An unarmed security monitor in a golf cart was the first person to see Nikolas Cruz step out of an Uber, a large bag in hand, and stride toward Building 12 at Marjory Stoneman Douglas High just before the worst school shooting in state history.

Cruz, however, was no stranger to staff.

"Nikolas Cruz. I knew the kid," security guard Andrew Medina told Broward detectives in a sworn video-recorded statement released by prosecutors on Tuesday evening.

As soon as Cruz began walking "like on a mission" toward the building, Medina followed and began frantically texting fellow security guards. "We had a meeting about him last year and we said if there's gonna be anybody whose gonna come to this school and shoot this school up, it's going to be that kid," Medina told detectives on the day of the Feb. 14 shooting.

Cruz had earlier been transferred out of the school because of his behavior.

"He was rebellious, you know ... he had 666 on his book bag. He had the [anti-] Jewish swastika. He had all that crazy stuff. ... All the signs were there, so they, they got rid of him," Medina said.

Medina's testimony to detectives details what became alarmingly clear after the shooting: School officials long knew about Cruz's bouts of rage, obsession with weapons and Nazi imagery and violent outbursts against fellow students. Cruz was also assigned to a controversial program that diverts troubled students to alternative schools over the criminal-justice system — critics contend the program encourages a culture of lax discipline. The Broward County School District says he never showed up for those classes.

Yet, Cruz had avoided any arrests, and despite his history of mental health problems, was able to buy a cache of weapons.

"Just crazy," Medina recalled of Cruz during the teen's time at Parkland. "And we always was watching him, you know. Like, it was one of those kids that we always kept an eye on."

The Broward State Attorney's Office released Medina's statement on Tuesday as part of the ongoing criminal case against Cruz, who fatally shot 17 people and wounded 17 more during the Feb. 14 massacre at the Parkland high school. The video is evidence against Cruz, 19, who faces the death penalty if convicted of first-degree murder.

The carnage sparked a wave of student activism, changes to Florida's gun laws and scrutiny on the actions of law enforcement during the pivotal first moments of yet another public massacre.

Medina, 39, is a baseball coach and monitor whose chief job is to make sure gates are locked, or opened for dismissal, while watching for intruders or students trying to leave. In an interview with the Sun Sentinel, which obtained a transcript of his statement, Medina last week denied he recognized Cruz or that staff had met about him. That claim is contradicted by the video of his talk with detectives.

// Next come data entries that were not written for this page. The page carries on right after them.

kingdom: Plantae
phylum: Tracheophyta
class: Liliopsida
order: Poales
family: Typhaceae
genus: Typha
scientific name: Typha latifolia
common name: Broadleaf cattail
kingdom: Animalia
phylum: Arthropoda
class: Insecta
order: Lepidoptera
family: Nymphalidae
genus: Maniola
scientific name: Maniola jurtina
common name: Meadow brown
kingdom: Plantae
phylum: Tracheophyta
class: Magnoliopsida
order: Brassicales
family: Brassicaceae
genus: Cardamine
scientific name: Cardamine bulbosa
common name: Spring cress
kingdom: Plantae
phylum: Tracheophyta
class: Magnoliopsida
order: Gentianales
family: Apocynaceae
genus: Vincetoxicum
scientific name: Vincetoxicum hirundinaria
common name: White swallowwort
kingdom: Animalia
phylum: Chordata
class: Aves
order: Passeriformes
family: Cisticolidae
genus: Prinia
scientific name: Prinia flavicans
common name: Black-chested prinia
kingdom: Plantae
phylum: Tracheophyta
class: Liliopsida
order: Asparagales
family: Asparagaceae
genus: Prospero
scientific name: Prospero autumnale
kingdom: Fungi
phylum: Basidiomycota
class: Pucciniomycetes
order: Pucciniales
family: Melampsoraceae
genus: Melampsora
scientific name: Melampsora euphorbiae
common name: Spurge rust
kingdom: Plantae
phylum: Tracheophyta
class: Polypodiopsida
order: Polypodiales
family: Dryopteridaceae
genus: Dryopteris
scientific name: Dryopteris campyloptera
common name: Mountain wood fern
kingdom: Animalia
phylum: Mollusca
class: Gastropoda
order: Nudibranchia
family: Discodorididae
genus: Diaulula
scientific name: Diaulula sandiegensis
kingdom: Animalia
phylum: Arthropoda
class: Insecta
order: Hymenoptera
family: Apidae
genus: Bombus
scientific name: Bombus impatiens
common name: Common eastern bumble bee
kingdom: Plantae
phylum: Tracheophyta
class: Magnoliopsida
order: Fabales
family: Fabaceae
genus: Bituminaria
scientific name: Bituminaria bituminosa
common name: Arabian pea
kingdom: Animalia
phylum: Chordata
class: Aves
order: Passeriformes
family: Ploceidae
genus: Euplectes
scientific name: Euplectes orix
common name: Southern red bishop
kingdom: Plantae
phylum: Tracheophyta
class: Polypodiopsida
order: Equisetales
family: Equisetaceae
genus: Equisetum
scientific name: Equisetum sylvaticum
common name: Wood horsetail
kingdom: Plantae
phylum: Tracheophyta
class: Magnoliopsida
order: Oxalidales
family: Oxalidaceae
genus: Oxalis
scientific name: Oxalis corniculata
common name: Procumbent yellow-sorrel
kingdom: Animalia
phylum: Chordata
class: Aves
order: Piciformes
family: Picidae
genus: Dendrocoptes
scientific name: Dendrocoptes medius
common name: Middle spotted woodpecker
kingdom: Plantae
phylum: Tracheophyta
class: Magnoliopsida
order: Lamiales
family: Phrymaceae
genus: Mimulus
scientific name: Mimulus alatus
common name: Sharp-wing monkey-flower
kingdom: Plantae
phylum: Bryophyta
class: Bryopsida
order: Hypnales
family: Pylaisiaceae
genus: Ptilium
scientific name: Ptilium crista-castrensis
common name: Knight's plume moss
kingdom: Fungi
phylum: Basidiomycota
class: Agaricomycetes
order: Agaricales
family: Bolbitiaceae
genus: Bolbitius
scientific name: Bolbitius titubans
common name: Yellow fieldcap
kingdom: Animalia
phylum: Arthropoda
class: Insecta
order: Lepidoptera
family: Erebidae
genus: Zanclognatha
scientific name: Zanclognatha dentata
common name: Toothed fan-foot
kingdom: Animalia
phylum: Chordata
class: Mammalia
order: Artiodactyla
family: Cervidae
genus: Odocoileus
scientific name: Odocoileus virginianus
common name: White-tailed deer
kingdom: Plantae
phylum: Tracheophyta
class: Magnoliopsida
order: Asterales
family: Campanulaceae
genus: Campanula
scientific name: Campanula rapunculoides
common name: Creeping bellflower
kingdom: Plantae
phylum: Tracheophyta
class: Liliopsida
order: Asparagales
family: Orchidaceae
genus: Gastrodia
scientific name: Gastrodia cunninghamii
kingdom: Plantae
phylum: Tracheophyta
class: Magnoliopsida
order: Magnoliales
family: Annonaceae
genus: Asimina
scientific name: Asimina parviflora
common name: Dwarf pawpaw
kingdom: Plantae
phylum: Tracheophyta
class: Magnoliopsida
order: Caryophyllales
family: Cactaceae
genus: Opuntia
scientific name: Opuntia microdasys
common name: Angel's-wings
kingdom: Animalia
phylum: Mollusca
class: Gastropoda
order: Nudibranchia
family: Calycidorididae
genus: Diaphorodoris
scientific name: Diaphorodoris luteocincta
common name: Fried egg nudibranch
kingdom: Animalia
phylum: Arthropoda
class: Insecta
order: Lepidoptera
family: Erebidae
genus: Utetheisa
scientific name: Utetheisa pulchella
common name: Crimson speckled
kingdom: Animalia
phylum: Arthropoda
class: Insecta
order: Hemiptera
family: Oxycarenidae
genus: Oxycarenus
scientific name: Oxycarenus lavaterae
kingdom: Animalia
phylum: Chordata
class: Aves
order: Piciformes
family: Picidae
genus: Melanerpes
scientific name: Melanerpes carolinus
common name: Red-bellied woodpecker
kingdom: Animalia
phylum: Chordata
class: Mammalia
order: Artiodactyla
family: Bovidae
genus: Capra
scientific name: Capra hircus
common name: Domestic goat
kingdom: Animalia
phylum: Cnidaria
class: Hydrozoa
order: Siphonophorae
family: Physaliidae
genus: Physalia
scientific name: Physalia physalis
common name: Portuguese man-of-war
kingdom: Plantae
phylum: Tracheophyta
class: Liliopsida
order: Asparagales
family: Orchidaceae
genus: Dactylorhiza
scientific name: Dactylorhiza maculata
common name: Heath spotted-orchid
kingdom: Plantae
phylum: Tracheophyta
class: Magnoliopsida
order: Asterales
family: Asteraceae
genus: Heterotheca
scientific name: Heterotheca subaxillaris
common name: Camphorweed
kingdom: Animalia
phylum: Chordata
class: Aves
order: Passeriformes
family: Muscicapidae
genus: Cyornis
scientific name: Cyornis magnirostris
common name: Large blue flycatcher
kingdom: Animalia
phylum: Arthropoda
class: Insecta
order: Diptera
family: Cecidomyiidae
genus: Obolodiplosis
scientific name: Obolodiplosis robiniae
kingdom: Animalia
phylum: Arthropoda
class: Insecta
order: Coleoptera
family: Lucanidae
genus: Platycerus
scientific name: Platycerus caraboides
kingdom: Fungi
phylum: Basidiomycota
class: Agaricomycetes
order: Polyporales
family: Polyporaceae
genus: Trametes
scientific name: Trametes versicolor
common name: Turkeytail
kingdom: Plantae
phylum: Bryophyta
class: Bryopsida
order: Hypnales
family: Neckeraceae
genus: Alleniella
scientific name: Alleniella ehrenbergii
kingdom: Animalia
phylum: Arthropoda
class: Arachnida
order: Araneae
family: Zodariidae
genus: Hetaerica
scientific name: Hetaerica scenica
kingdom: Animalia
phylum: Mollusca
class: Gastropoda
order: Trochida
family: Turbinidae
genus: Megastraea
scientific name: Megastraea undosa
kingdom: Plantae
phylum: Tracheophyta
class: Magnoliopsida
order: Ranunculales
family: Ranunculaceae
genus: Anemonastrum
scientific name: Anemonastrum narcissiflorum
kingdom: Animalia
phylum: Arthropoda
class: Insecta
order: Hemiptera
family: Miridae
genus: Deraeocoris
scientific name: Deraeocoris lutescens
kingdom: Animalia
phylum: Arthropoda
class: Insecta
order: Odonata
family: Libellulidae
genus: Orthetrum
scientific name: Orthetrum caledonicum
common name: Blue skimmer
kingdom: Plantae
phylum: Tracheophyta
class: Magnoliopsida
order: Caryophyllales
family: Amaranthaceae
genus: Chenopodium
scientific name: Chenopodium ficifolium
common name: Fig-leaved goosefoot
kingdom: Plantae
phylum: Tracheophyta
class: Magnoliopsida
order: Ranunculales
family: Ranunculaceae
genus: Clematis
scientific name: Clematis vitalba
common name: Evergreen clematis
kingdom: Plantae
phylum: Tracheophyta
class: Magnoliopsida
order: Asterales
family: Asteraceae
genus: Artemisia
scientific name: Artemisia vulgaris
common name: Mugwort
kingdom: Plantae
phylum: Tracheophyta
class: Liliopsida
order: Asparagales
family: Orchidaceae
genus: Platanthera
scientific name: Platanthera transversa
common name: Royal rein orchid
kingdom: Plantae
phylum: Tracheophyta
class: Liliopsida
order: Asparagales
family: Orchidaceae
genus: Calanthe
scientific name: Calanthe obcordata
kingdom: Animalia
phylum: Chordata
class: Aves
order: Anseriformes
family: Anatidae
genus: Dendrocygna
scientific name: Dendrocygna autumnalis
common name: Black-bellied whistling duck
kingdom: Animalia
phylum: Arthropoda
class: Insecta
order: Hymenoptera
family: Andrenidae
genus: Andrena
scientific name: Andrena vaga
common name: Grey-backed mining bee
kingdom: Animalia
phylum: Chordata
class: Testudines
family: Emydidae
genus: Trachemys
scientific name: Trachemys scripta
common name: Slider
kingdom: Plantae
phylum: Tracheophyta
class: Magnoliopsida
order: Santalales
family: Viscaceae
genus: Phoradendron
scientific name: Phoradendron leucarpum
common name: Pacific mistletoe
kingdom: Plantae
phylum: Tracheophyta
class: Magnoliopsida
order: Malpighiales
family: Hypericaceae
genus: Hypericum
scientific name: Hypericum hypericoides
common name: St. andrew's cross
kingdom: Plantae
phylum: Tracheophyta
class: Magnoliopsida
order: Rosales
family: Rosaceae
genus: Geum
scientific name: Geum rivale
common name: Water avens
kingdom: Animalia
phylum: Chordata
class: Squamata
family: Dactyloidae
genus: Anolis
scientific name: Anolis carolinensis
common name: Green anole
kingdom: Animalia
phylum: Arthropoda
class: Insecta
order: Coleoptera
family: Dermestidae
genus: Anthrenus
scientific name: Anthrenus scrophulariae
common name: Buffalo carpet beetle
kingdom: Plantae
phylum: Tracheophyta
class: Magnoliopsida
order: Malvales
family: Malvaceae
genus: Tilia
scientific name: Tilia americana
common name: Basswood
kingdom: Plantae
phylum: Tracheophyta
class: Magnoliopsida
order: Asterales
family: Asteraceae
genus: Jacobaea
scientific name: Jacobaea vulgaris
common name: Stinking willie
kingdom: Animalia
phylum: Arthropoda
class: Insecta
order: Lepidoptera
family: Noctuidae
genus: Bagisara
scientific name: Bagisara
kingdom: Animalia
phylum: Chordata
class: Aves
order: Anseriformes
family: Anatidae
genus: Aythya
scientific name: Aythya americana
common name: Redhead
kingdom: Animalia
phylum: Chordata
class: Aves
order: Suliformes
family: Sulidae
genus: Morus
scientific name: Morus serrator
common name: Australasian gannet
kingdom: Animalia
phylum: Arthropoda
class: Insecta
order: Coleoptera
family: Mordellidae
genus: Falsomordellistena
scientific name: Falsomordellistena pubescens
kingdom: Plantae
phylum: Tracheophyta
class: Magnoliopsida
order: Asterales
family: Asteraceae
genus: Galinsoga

After Cruz ran into the building, Medina also told detectives he heard gunshots ring out within moments.

Medina rushed to the campus office, where he summoned school resource officer Scot Peterson. Unsure of what exactly the sounds were, Medina picked up Peterson and the two rushed over to Building 12.

"I heard 15 bangs," Medina said. "And it was loud. Like, you could kind of feel the percussion coming out of that building, the echo coming out of the door of the building. ... It was kind of surreal."

Peterson told him "we got a shooter on, on campus," Medina recalled.

But Peterson, the only armed official on campus at the time, yelled for Medina to return to the front of the school. Peterson has since become the focus of national scorn when the Broward Sheriff's Office revealed that he never entered Building 12 to confront the shooter.

Breaking his silence this week, Peterson insisted he was not sure the gunfire was coming from inside the building — and even shifted the blame toward Medina for not giving him enough details about the shooter. That claim also seems to conflict with Medina's interview with detectives on the day of the shooting.